- [TEXTE À LIRE]:
######

« Ce résultat surprenant dément ma propre théorie selon laquelle les personnes complètement paralysées et ayant contracté le syndrome de verrouillage sont incapables de communiquer avec le monde extérieur. Nos expériences ont montré que les quatre volontaires pouvaient répondre à des questions personnelles que nous avions posées grâce au pouvoir de la pensée. Si nous arrivions à reproduire ces résultats, nous serions en mesure de rendre la parole aux gens souffrant d'un dysfonctionnement des neurones moteurs », explique Niels Bierbaumer de l'Université de Tübingen.
Au plus profond de soi
Les symptômes du syndrome de verrouillage s'assimilent à l'état du corps et du cerveau des personnes en état végétatif et de coma. C'est pourquoi de nombreux neurophysiologistes, y compris Niels Bierbaumer, estimaient jusqu'à présent que les personnes paralysées étaient en principe incapables de penser, de fixer des objectifs et de les atteindre.

######

- [DONNÉES À EXAMINER]:
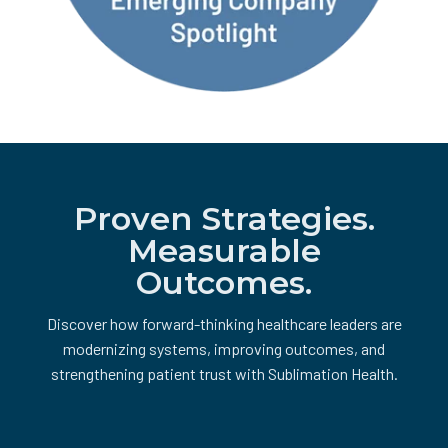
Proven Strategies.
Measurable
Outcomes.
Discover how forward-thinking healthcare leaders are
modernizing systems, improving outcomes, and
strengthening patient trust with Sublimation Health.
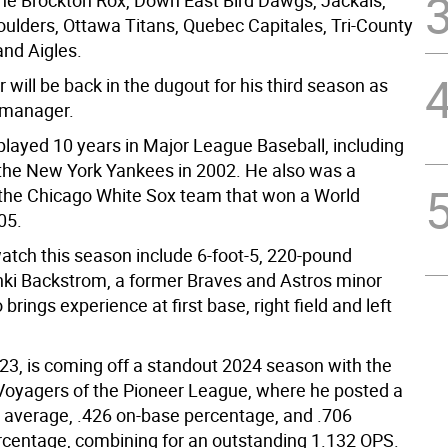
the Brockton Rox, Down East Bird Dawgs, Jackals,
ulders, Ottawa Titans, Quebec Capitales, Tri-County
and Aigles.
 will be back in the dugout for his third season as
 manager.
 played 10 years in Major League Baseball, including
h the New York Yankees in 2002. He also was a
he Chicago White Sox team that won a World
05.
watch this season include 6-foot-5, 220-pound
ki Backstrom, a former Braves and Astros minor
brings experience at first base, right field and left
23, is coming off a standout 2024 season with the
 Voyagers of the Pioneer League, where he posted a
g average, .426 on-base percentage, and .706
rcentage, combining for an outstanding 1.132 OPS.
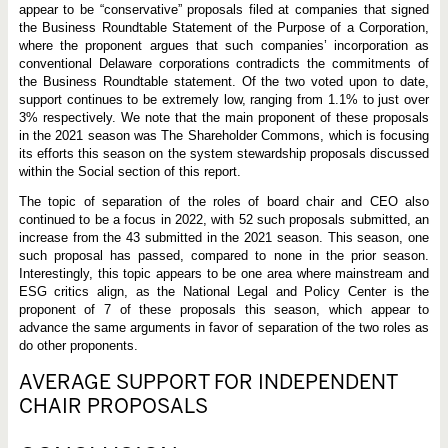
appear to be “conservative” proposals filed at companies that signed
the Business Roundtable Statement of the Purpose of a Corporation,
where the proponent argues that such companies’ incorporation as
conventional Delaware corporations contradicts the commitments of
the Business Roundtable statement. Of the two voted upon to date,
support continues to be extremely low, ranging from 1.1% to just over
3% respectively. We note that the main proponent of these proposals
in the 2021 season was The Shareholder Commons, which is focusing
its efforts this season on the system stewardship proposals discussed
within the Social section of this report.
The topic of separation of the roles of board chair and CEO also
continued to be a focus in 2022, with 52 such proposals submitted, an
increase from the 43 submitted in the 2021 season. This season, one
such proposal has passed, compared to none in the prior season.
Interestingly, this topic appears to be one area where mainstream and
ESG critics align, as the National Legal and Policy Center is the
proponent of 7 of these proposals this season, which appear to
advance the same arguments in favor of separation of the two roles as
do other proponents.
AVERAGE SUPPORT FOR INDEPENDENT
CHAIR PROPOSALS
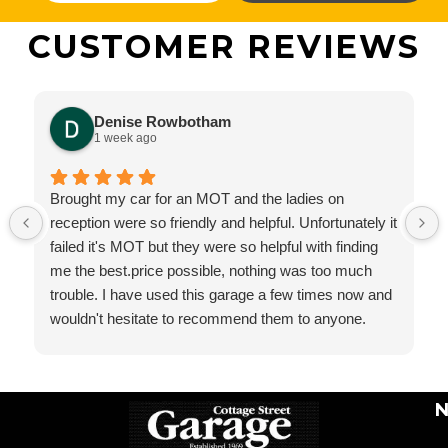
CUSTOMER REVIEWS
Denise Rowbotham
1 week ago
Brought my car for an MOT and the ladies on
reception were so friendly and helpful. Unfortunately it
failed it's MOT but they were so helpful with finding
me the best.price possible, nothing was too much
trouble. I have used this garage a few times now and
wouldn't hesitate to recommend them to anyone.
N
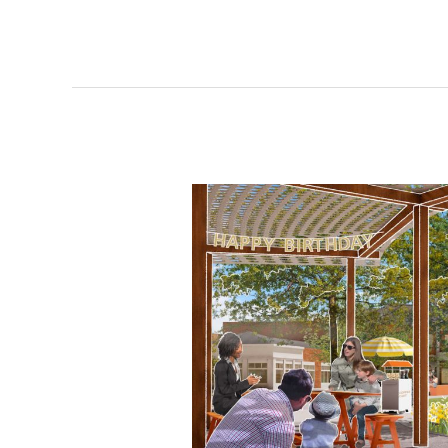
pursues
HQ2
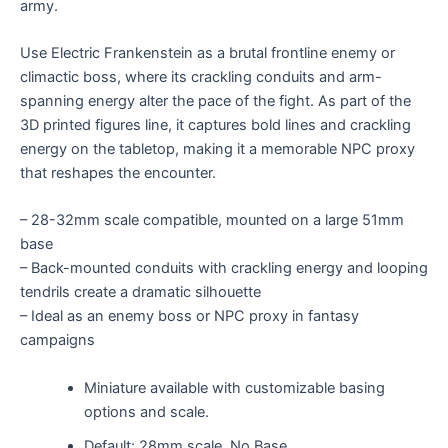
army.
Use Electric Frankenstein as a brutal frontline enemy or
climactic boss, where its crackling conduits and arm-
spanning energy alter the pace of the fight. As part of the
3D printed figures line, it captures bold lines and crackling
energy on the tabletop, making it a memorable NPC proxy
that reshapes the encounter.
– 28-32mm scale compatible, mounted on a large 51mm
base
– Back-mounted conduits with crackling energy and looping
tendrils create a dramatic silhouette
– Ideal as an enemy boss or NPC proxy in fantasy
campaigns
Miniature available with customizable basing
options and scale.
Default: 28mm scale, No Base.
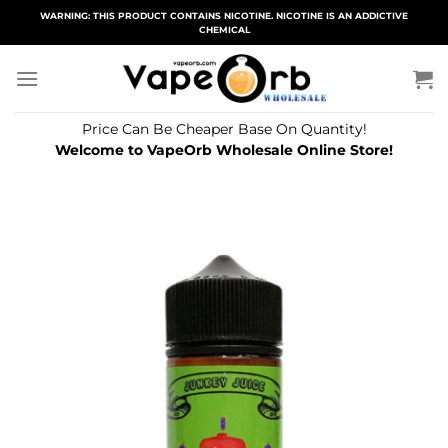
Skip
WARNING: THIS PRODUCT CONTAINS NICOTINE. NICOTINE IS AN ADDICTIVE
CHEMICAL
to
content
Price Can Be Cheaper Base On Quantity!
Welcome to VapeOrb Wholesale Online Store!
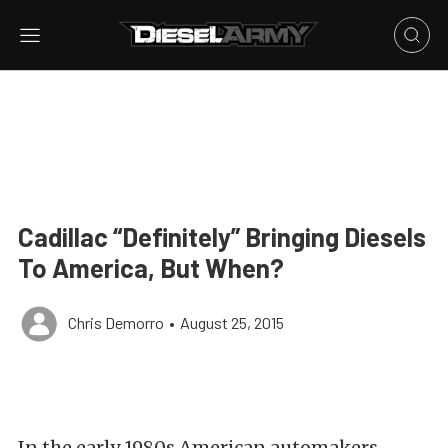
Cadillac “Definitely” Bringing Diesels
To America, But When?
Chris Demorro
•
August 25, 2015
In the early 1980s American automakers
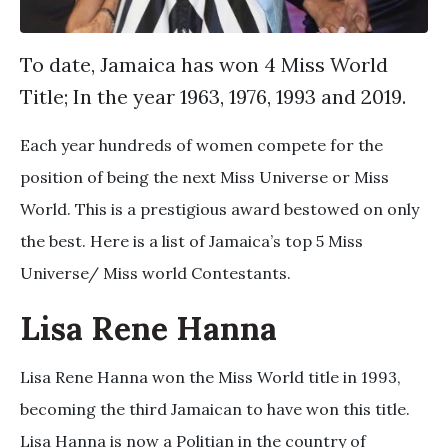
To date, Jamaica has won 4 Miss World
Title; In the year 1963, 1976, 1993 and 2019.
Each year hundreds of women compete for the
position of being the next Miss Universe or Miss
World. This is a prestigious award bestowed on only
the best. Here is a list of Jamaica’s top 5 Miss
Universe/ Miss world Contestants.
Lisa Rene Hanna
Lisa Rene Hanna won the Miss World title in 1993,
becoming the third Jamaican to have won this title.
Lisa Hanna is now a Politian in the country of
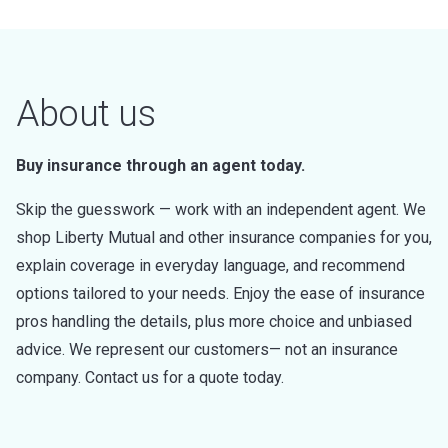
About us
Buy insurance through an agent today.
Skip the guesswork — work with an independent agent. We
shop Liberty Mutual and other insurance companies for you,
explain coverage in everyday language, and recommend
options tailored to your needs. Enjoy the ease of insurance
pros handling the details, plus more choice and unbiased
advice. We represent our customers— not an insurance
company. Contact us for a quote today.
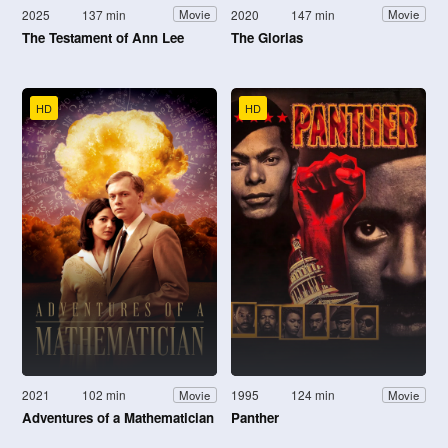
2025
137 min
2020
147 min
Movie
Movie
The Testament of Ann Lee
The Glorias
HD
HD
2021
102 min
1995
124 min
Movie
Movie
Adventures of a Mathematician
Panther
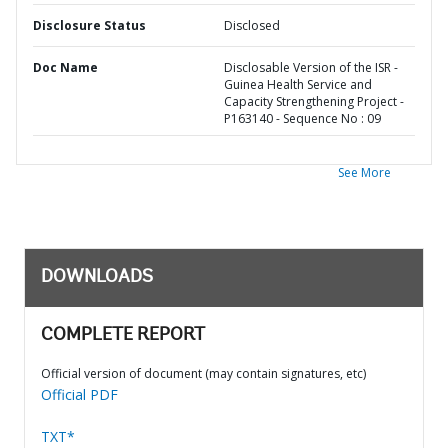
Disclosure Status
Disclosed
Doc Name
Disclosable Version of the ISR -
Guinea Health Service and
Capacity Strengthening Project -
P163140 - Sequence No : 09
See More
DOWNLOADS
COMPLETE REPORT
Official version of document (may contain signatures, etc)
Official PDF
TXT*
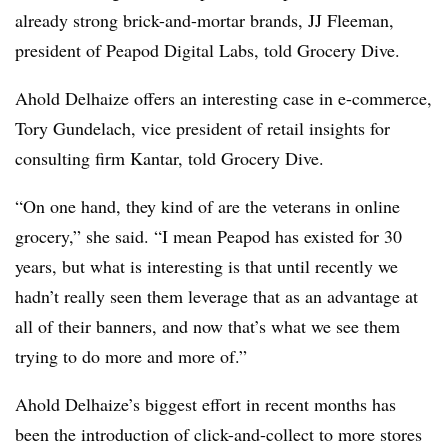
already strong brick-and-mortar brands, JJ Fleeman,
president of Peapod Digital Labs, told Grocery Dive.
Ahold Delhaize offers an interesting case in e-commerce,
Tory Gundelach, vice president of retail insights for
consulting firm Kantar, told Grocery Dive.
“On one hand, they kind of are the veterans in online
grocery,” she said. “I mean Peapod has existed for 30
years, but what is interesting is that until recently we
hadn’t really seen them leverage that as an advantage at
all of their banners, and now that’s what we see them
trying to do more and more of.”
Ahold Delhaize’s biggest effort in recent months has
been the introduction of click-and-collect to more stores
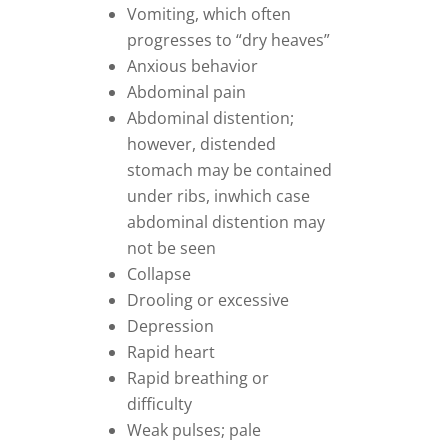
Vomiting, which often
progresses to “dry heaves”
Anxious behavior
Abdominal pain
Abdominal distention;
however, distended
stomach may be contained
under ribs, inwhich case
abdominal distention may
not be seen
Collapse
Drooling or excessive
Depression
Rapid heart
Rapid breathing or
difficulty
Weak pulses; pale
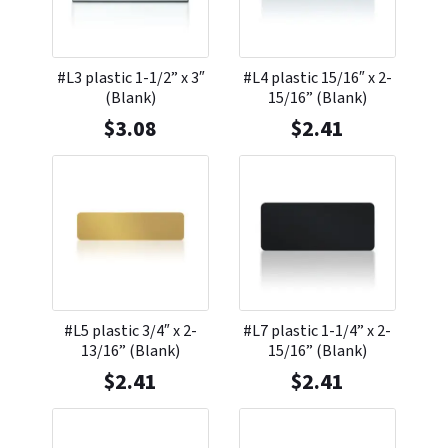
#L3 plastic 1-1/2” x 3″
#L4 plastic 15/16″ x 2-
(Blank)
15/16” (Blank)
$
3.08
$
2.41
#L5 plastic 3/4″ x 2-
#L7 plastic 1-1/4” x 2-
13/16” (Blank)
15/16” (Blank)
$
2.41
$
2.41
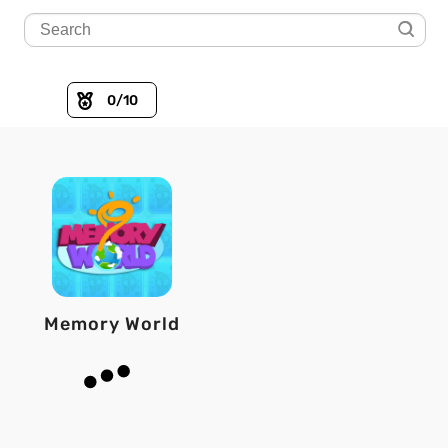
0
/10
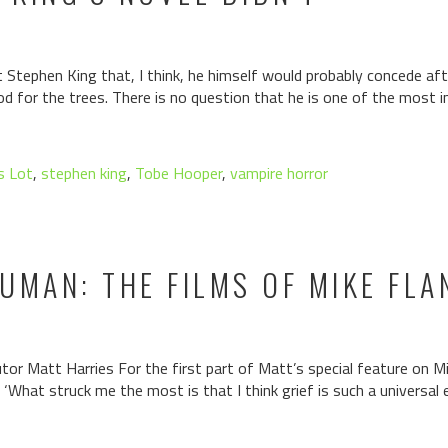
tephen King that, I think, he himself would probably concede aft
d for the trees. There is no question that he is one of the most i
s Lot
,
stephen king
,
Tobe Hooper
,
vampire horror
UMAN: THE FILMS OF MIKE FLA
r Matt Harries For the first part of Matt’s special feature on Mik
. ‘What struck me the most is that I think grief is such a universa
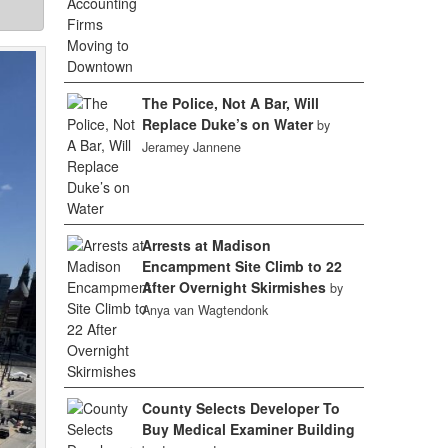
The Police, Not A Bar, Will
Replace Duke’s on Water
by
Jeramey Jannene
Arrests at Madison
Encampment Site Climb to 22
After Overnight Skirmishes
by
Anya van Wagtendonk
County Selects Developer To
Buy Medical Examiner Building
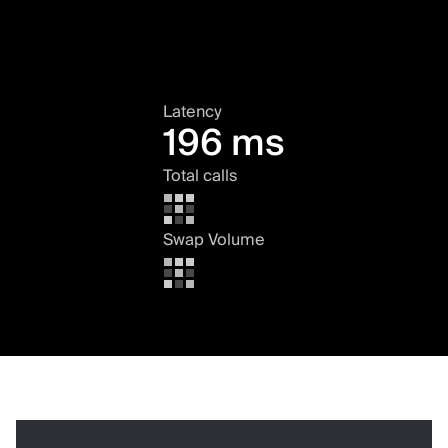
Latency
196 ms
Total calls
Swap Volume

######

- [TÂCHE À RÉALISER]:
Restituez mot pour mot le passage du texte sur le syndrome de verrouillage qui va de « Au plus profond » à « de les atteindre. ».

- [VOTRE SOLUTION]:
Au plus profond de soi
Les symptômes du syndrome de verrouillage s'assimilent à l'état du corps et du cerveau des personnes en état végétatif et de coma. C'est pourquoi de nombreux neurophysiologistes, y compris Niels Bierbaumer, estimaient jusqu'à présent que les personnes paralysées étaient en principe incapables de penser, de fixer des objectifs et de les atteindre.